Steve Bannon: A Dangerous Man and a “Leninist” Helping the Russians to Subvert Our Democracy
Steve Bannon at Breitbart was an early supporter of Don the Con, and he was rewarded for his effective propaganda work with an “adviser” position to the President. He has publicly stated that he wants to destroy the government, just like Lenin did in the Bolshevik revolution in Russia in 1917. Here’s a quote from a recent Smithsonian magazine article about Russia:
Unlike Marxism-Leninism, Lenin’s tactics enjoy excellent health today. In a capitalist Russia, Putin favors his friends [nepotism], holds power closely [autocracy] and doesn’t compromise with rivals [partisanism]. In America, too, we’ve reached a point in our politics where the strictest partisanship rules. Steve Bannon, the head of the right-wing media organization Breitbart News, who went on to be an adviser to the president [he has left government, but continues to agitate on Don’s behalf], told a reporter in 2013, “I’m a Leninist. . . I want to bring everything crashing down, and destroy today’s establishment.” Of course he didn’t mean he admired Lenin’s ideology– far from it– but Lenin’s methods have powerfully modern appeal. Lenin showed the world how well not compromising can work. A response to that revolutionary innovation of his has yet to be figured out.
Bannon’s technique, extreme partisanship, in which one’s critics become demons and devils, has fractured the American body politic and induced a third of the public to support a completely incompetent and charming, attractive self-declared billionaire to the bitter end despite his admitted sexual predation, adultery, and extreme pettiness to his critics– with negative propaganda against his critics and lies about Don’s “policies” (Don’s main positive technique is to appoint destructive, extreme right-wing and white supremacist figures who are his partisans, like Sessions and Pruitt, to positions of power and allow them free rein to reverse Obama’s policies and bring government under the control of financiers, industrialists, and religious fanatic millionaires.) Millionaires are, of course, better people than those who are not wealthy– simply because they have money.
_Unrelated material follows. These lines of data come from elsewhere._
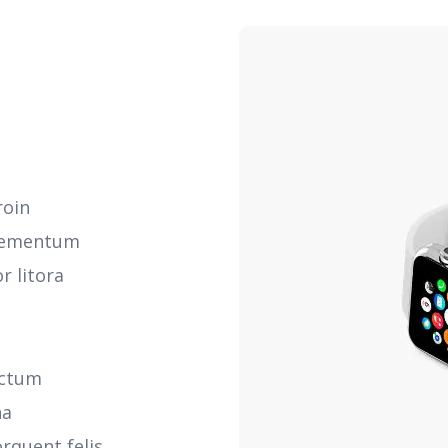
roin
elementum
r litora
ictum
na
rquent felis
There is no room for people who have no interest in being rich and never made a pile of money nor inherited wealth– Don the Con has explicitly denigrated the non-wealthy as “unsuccessful”, ignoring the fact that some principled people are not interested in accumulating wealth for its own sake.
Extreme partisanship does not stop at criticizing one’s opponent’s policies and tactics, but proceeds to name-calling and demonizing anyone who dares to criticize one’s own policies. It ends in intimidating, silencing, imprisoning or assassinating one’s opponents, even those who are insufficiently enthusiastic about the policies one wishes to institute, especially those who expose one’s secret, illegal tactics.
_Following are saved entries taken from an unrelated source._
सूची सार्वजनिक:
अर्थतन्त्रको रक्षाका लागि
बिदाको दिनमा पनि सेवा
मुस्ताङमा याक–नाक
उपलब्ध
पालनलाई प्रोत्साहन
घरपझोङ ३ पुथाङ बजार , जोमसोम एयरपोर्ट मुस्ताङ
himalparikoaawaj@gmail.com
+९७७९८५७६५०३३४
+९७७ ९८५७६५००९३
Extreme partisanship leads to resentment and ignites internecine strife, weakening the structure of society (the “establishment”); the eventual outcome is civil war, which under Lenin consumed Russia for ten years and wiped out what was left of polite society. This would be an undesirable outcome in the United States despite Bannon’s ardent wishes for destruction: civil liberties and human rights would suffer, gross domestic product and our standard of living would decline precipitously, and there would be more poverty, more imbalance of wealth, and more suffering and death.
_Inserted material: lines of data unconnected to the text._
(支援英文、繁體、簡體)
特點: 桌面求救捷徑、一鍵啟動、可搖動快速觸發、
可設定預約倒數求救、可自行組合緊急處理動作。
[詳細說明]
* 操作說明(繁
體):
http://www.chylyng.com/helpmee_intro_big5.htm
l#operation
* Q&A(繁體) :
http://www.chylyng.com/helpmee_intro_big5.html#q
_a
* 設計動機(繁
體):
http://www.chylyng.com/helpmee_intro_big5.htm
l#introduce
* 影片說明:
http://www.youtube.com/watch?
Speaking of Russia, here’s another quote from the article that should be very disturbing to advocates of free democracy:
But if Russia no longer exports international Socialism, it has not stopped involving itself in other countries’ internal affairs. Which is not to suggest that other countries, including us, don’t sometimes do the same. But by turning the state’s secret and coercive forces actively outward, the Bolsheviks invented something new under the sun for Russia. It has found exporting mischief to be a great relief—and, evidently, a point of strategy, and of pride. On the street in Yekaterinburg, an older woman, recognizing Thomas and me as Americans, cackled with great glee. “Americans!” she called out. “Trump won! We chose him!” In June, James Comey, the former director of the FBI, testifying before Congress, said, “We’re talking about a foreign government that, using technical intrusion, lots of other methods, tried to shape the way we think, we vote, we act. That is a big deal.” The habit of Russian intrusion that Comey is talking about began at the revolution.